During last month's snowy weather, I was asked to visit an elderly patient described as 'unsteady on her legs and worried about falling'.
What was not mentioned was that she lived at the bottom of a steep hill.
My several brave attempts to walk down this ice-laden slope were in vain; I ended up crouching in the middle of the road, slowly sliding down the hill and having to use my visit bag as an anchor to pull myself back up.
At this point I decided to call the patient to ascertain the urgency of her call. She stated that she had simply requested a visit because she needed something to make her more stable so she could go out for a walk. I politely commented 'so do I'.
Dr Hussain Gandhi, Bingley, West Yorkshire
An unkempt 40-year-old male patient visited the walk-in centre complaining of shaking in both hands.
He looked a little jaundiced and I asked him whether he drank excess alcohol.

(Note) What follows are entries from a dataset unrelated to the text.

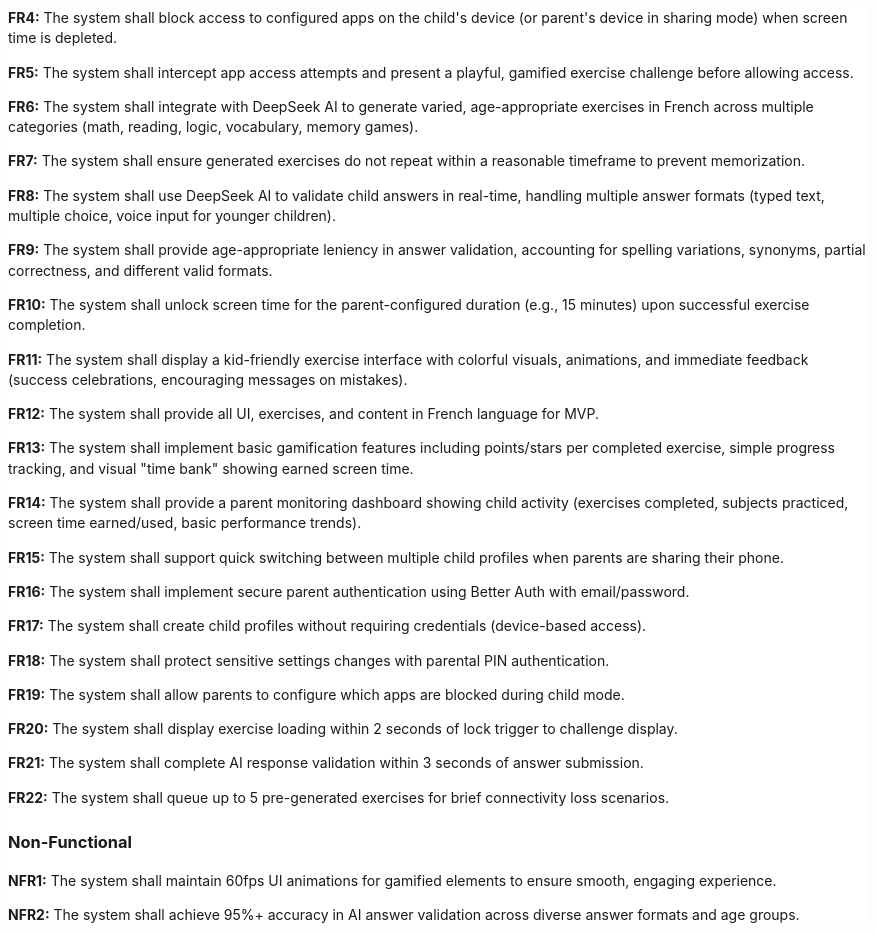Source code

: **FR4:** The system shall block access to configured apps on the child's device (or parent's device in sharing mode) when screen time is depleted.

**FR5:** The system shall intercept app access attempts and present a playful, gamified exercise challenge before allowing access.

**FR6:** The system shall integrate with DeepSeek AI to generate varied, age-appropriate exercises in French across multiple categories (math, reading, logic, vocabulary, memory games).

**FR7:** The system shall ensure generated exercises do not repeat within a reasonable timeframe to prevent memorization.

**FR8:** The system shall use DeepSeek AI to validate child answers in real-time, handling multiple answer formats (typed text, multiple choice, voice input for younger children).

**FR9:** The system shall provide age-appropriate leniency in answer validation, accounting for spelling variations, synonyms, partial correctness, and different valid formats.

**FR10:** The system shall unlock screen time for the parent-configured duration (e.g., 15 minutes) upon successful exercise completion.

**FR11:** The system shall display a kid-friendly exercise interface with colorful visuals, animations, and immediate feedback (success celebrations, encouraging messages on mistakes).

**FR12:** The system shall provide all UI, exercises, and content in French language for MVP.

**FR13:** The system shall implement basic gamification features including points/stars per completed exercise, simple progress tracking, and visual "time bank" showing earned screen time.

**FR14:** The system shall provide a parent monitoring dashboard showing child activity (exercises completed, subjects practiced, screen time earned/used, basic performance trends).

**FR15:** The system shall support quick switching between multiple child profiles when parents are sharing their phone.

**FR16:** The system shall implement secure parent authentication using Better Auth with email/password.

**FR17:** The system shall create child profiles without requiring credentials (device-based access).

**FR18:** The system shall protect sensitive settings changes with parental PIN authentication.

**FR19:** The system shall allow parents to configure which apps are blocked during child mode.

**FR20:** The system shall display exercise loading within 2 seconds of lock trigger to challenge display.

**FR21:** The system shall complete AI response validation within 3 seconds of answer submission.

**FR22:** The system shall queue up to 5 pre-generated exercises for brief connectivity loss scenarios.

### Non-Functional

**NFR1:** The system shall maintain 60fps UI animations for gamified elements to ensure smooth, engaging experience.

**NFR2:** The system shall achieve 95%+ accuracy in AI answer validation across diverse answer formats and age groups.
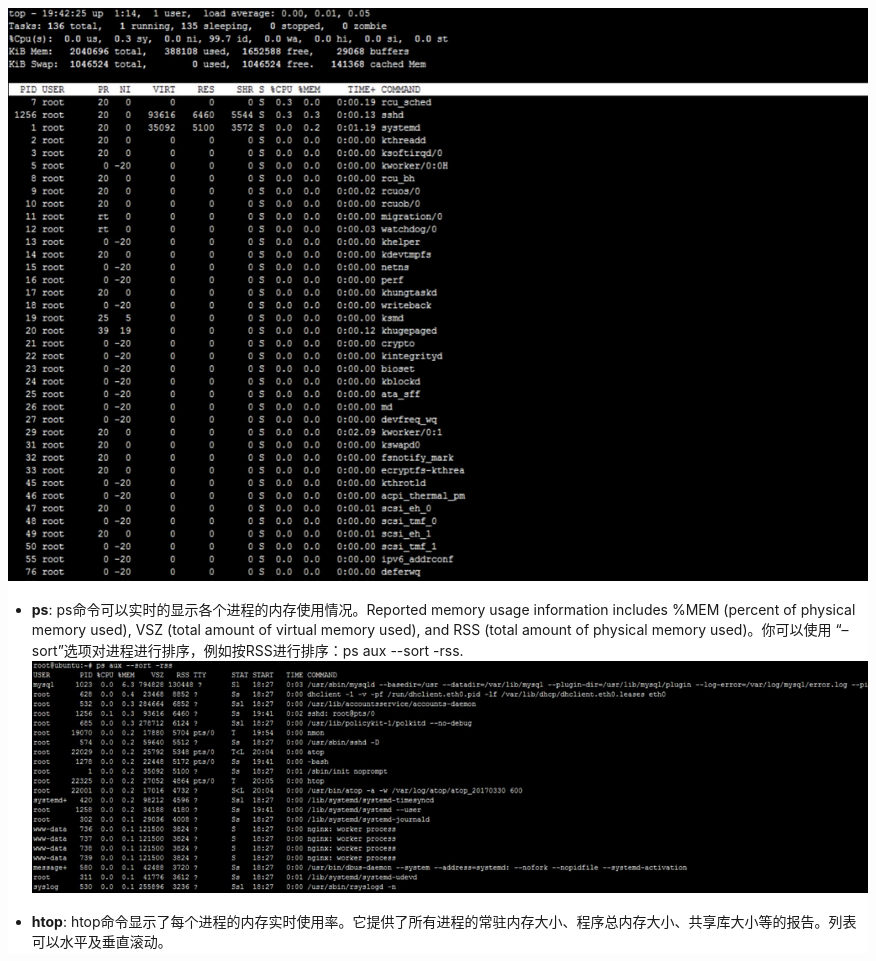 ![pidtop](../../../images/pidtop.jpg)

- **ps**: ps命令可以实时的显示各个进程的内存使用情况。Reported memory usage information includes %MEM (percent of physical memory used), VSZ (total amount of virtual memory used), and RSS (total amount of physical memory used)。你可以使用 “–sort”选项对进程进行排序，例如按RSS进行排序：ps aux --sort -rss.
![pspsps](../../../images/pspsps.jpg)

- **htop**: htop命令显示了每个进程的内存实时使用率。它提供了所有进程的常驻内存大小、程序总内存大小、共享库大小等的报告。列表可以水平及垂直滚动。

Without hesitation, he said that he did, but added plaintively that he was spilling a lot of his drink these days due to the shaking, hence his need of a GP.
Dr Jaleel Mohammed, Weston-super-Mare
A young patient of mine has an unfortunate stammer. As he was trying to tell me that he was 'having trouble with his te ... te ... te ...', I 'helpfully' interrupted, to save him embarrassment, suggesting: 'Testicles'?
'No!' he replied, indignantly. 'Tester pots!'
This threw me a little, until he was able to explain that he had come out in a contact rash from one of the paint samples he'd been using, when choosing a new colour for his kitchen.
Dr Alan Greenwood, Warminster, Wiltshire
Better out than in
At the out-of-hours centre, the receptionist reported that a patient was withdrawing from methane; sounded like hot air to me.